As I understand it - yes. Failing to be a good steward of God's gifts is a sin. And one can follow the rabbit hole all the way down, and it will drive a man to despair that he is such a dreadful sinner deserving of hell since he cannot be perfectly "green".

But why stop there? If you look at any aspect of life, you will find the same thing - an endless trail of things to do that God desires of you, lest you sin. Yet, it seems that because it is not on the forefront of the public display, you can easily fool the mind and heart into believing it has fulfilled God's law, when it has not.

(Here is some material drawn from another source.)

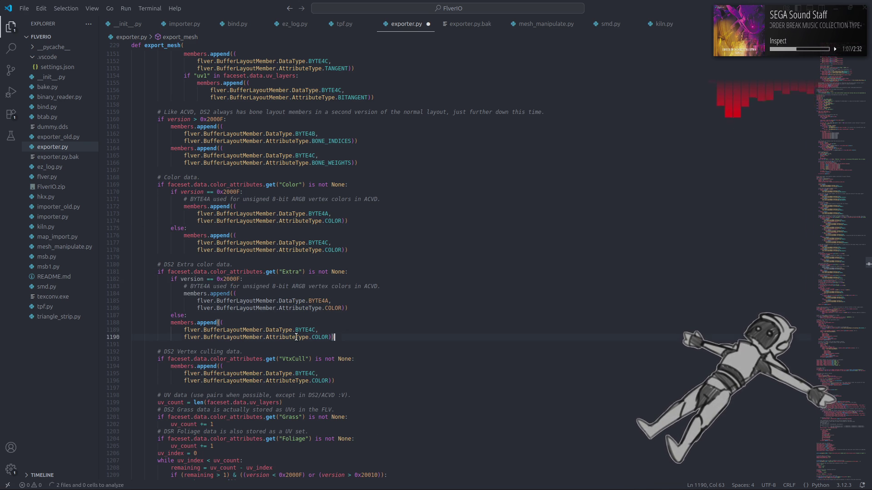
{"action": "left_click_drag", "start_coordinate": [336, 337], "coordinate": [68, 322]}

But, thus is the fallen world. There is sin there. There will always be more and more ways to do the will of the Father. And, it is too much for a sinner. He has not the strength to do it all himself. That is why Christ came, and forgave man by his blood. All this that you might live in the freedom of the Gospel not bound by the law but free to do the good works with a free conscience. That you might not be paralyzed by the greatness of your sin, but free to serve God and your neighbor... even by being "green". :)

+Kyrie Eleison

1 comment:

Rev. Eric J Brown said...

Sin boldly, yet believe more boldly still.